Requirement 1 → Starting at the beginning of the records and ending at the line that contains "राजस्थान में एग्रो प्रोसेसिंग उद्योगों को 1.5", reproduce those lines with "Recent Posts" switched to "Latest Posts" and everything else left unchanged. Omit the pictures from the reproduction.

Text block →

Mount Olive Couple Shares Stories of War Heroes

By Christine Graf


Mount Olive independent filmmaker Jack Thomas Smith travelled to North Carolina in 2011 to shoot Infliction, a feature-length horror movie that he wrote, directed and produced. The movie opened in select theaters in 2014 and was later released on DVD by Virgil Films & Entertainment. Smith’s first film, Disorder, was screened at the Cannes Film Festival and was released on DVD by Universal in 2006.


While in North Carolina, Smith held open auditions for Infliction. It was there that he met his fiancé, California

Jack Thomas Smith & Mandy Del Rio

native Mandy Del Rio. At the time, Del Rio, a social media and marketing consultant, had been living in North Carolina for just three days. Her eleven-year-old daughter, Luna, was an aspiring actress and had asked her mother to take her to the audition. 


Although Del Rio pursued acting when she was younger, she had no intention of auditioning for Infliction. She changed her mind after Smith encouraged her to audition, and she ended up with a small role in the film.


According to Del Rio, she and Smith had an instant connection. After the two started dating, she began working alongside him on the movie.

Requirement 2 → Proceed with the article about Jack Thomas Smith and Mandy Del Rio of Mount Olive, picking up after its final sentence.

Available data →

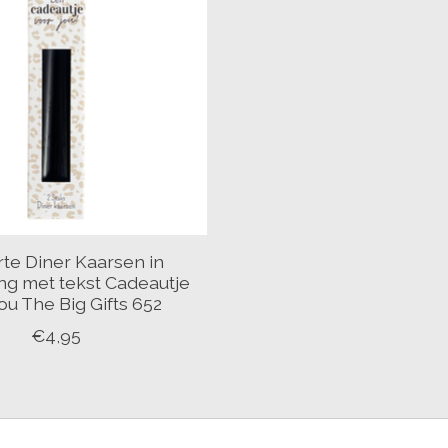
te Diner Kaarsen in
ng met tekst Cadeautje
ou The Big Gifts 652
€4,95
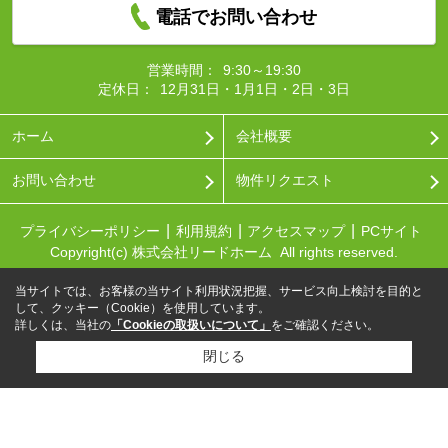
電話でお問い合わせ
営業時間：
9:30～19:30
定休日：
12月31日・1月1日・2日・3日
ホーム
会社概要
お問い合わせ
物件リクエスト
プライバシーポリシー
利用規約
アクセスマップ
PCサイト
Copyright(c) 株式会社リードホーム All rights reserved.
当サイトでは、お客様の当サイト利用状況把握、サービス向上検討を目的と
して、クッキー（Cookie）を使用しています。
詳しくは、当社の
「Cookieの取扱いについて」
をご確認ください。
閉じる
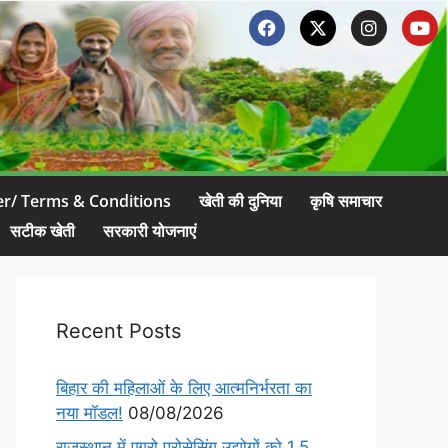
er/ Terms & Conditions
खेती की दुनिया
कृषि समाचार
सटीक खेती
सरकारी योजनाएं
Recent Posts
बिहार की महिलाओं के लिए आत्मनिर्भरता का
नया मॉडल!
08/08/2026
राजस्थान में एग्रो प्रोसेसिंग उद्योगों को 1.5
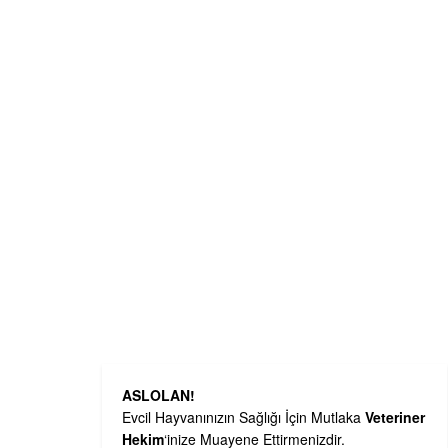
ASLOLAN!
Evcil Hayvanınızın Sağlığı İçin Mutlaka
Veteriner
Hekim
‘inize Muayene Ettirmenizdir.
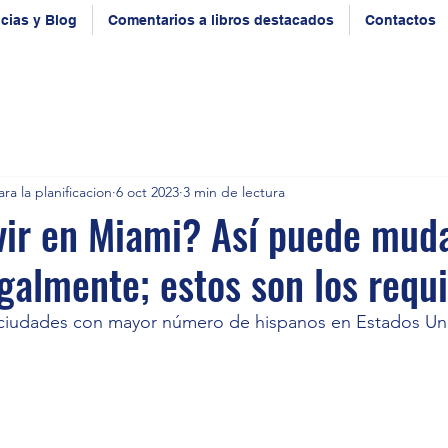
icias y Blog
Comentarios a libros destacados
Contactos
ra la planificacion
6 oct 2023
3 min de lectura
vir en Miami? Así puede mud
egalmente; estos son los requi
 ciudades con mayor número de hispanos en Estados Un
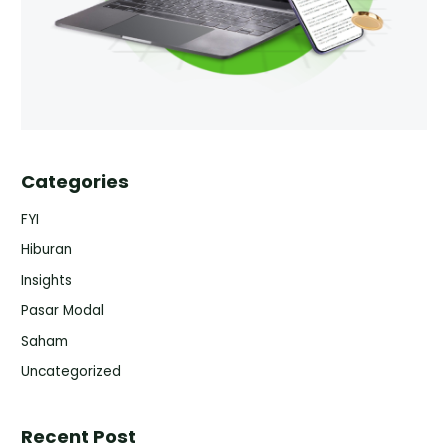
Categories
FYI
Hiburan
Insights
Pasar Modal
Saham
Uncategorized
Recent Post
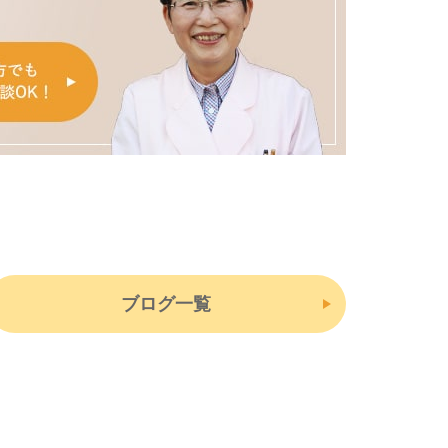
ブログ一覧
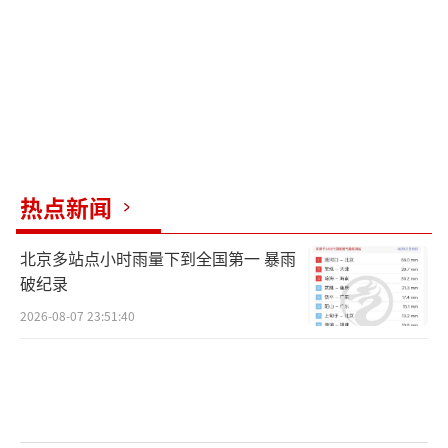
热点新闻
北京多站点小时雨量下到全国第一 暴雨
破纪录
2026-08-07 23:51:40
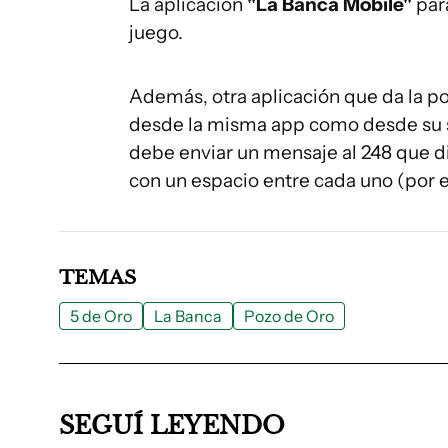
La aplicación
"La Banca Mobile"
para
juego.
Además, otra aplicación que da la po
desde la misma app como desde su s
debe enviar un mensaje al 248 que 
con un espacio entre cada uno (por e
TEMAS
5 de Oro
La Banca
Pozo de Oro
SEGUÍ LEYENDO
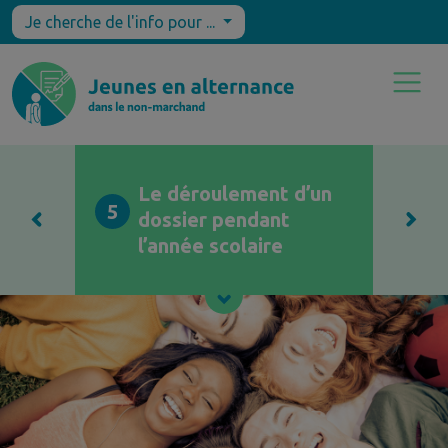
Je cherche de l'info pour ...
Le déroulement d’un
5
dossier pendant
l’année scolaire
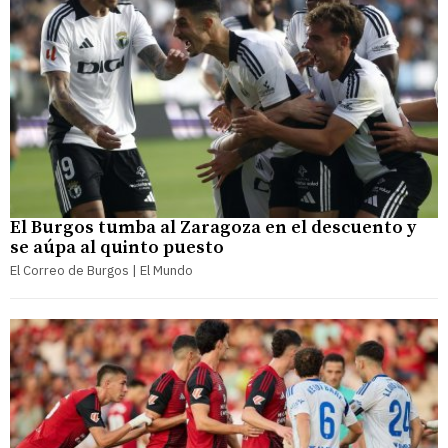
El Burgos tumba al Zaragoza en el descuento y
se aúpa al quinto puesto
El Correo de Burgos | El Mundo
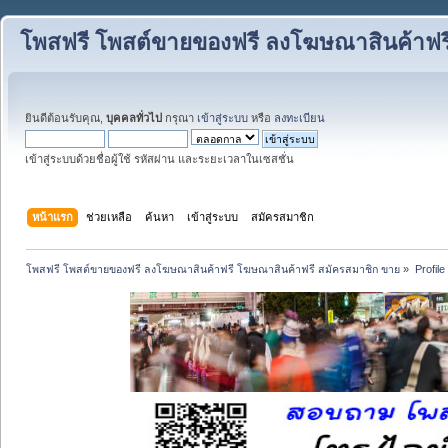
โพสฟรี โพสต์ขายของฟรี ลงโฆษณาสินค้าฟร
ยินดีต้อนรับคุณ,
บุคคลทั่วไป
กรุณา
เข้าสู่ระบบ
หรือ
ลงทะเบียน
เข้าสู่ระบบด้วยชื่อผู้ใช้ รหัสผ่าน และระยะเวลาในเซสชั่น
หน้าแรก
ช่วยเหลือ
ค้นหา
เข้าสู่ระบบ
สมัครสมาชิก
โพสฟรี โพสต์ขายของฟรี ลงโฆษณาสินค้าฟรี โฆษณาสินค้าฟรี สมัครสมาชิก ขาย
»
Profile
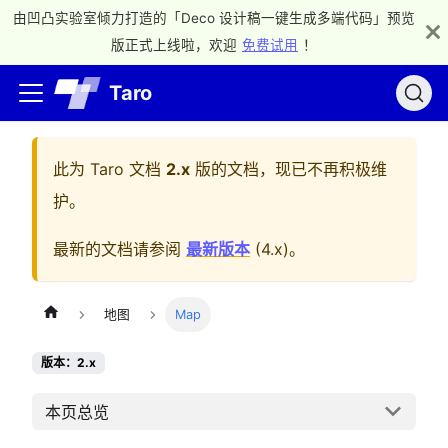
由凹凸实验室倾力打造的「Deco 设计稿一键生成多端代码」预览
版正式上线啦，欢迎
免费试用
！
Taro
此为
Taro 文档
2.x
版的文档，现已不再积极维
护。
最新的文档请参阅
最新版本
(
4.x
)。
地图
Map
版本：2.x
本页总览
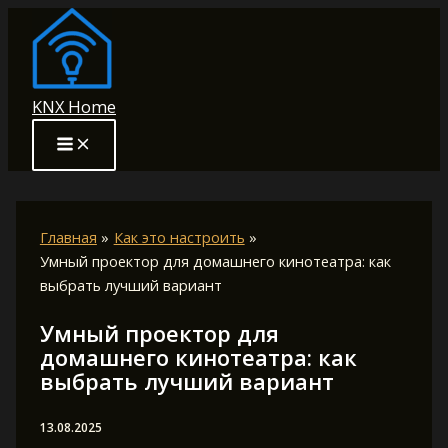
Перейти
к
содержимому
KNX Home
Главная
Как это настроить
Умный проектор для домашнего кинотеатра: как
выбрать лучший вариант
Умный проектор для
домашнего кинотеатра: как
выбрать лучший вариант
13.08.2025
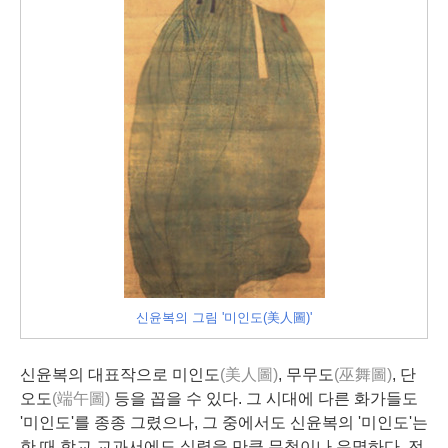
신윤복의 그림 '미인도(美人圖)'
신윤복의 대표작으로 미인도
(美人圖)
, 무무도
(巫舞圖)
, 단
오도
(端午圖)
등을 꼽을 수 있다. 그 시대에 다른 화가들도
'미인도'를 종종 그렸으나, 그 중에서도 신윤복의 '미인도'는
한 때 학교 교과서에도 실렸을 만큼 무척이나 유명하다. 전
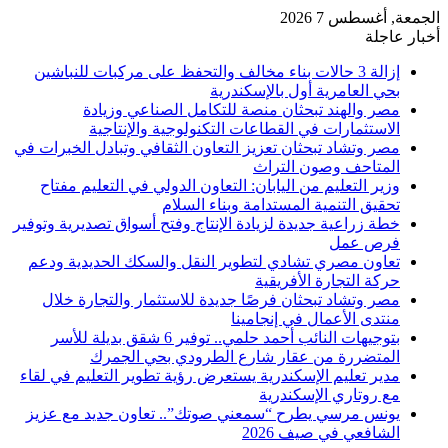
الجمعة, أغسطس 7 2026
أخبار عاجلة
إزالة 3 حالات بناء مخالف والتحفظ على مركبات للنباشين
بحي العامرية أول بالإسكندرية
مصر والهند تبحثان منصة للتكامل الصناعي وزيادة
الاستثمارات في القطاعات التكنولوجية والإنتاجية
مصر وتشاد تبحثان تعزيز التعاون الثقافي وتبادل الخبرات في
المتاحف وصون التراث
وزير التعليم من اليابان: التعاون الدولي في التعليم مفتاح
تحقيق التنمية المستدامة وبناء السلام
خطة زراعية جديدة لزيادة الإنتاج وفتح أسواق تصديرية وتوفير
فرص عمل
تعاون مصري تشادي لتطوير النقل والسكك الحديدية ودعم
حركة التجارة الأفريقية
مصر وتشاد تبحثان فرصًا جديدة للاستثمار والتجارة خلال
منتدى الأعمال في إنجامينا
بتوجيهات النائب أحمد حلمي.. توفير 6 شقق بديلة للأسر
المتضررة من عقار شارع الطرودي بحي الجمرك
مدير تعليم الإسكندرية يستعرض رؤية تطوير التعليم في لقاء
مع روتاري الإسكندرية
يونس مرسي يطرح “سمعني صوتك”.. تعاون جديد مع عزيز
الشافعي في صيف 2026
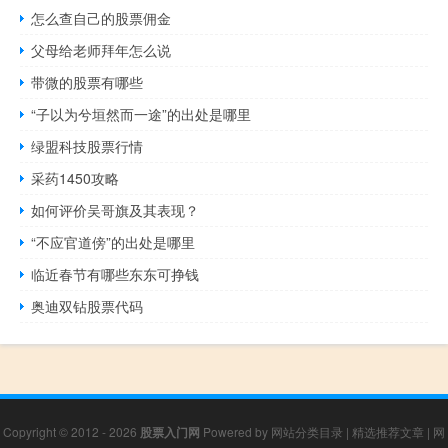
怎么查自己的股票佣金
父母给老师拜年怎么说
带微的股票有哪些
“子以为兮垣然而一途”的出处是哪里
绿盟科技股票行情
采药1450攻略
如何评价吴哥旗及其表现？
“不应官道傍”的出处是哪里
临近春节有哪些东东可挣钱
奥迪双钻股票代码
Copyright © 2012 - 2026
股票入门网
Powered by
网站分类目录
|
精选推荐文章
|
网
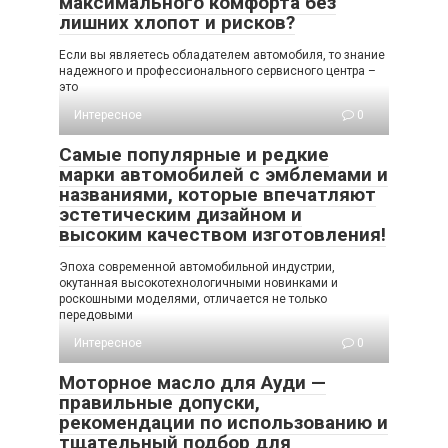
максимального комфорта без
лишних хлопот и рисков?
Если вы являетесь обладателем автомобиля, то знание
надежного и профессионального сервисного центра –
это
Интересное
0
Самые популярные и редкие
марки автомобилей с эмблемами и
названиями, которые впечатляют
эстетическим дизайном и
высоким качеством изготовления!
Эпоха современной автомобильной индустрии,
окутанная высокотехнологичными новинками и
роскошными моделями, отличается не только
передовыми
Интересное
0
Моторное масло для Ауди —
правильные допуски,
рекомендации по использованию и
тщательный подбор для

Written answer 1 →
te Diner Kaarsen in
ng met tekst Cadeautje
ou The Big Gifts 652
€4,95
電話でお問い合わせ
営業時間：
9:30～19:30
定休日：
12月31日・1月1日・2日・3日
ホーム
会社概要
お問い合わせ
物件リクエスト
プライバシーポリシー
利用規約
アクセスマップ
PCサイト
Copyright(c) 株式会社リードホーム All rights reserved.
当サイトでは、お客様の当サイト利用状況把握、サービス向上検討を目的と
して、クッキー（Cookie）を使用しています。
詳しくは、当社の
「Cookieの取扱いについて」
をご確認ください。
閉じる
er/ Terms & Conditions
खेती की दुनिया
कृषि समाचार
सटीक खेती
सरकारी योजनाएं
Latest Posts
बिहार की महिलाओं के लिए आत्मनिर्भरता का
नया मॉडल!
08/08/2026
राजस्थान में एग्रो प्रोसेसिंग उद्योगों को 1.5

Written answer 2 →
“We immediately hit it off. It was love at first sight as cliché as that sounds,” she said. “And, I believed in the film so much. I loved the concept, and I wanted to help him in any way I could. He’s an indie filmmaker–that’s kind of an all hands on deck situation–so I basically became his assistant on the film. I learned so many things about production, preproduction, and post-production–everything that goes in to making a film. After film was shot, he and I completely built the social media marketing campaign.”


After completing Infliction, the couple moved to Mount Olive with Luna. Smith, a Pennsylvania native, attended high school in Sparta and has lived in the Mount Olive area since 1990. His daughter, Megan Cruz, is a 1994 graduate of Mount Olive High School and works with him at his production company, Fox Trail Productions, Inc.


“We have been inseparable since we started working on Infliction,” said Del Rio. “We have worked on commercials, music videos, PSA’s, lots of different film projects. I’ve basically been his right hand man through everything.”


According to Del Rio, one of the things she and Smith have in common is their deep respect for the United States military. Her father served in the Army and fought in Vietnam, and her grandfather was a career soldier who saw action in World War II, Korea, and Vietnam. Her other grandfather served in Korea, her uncle did three tours in Vietnam, and her brother served in the Army. Her family’s military service dates back to the war of 1812.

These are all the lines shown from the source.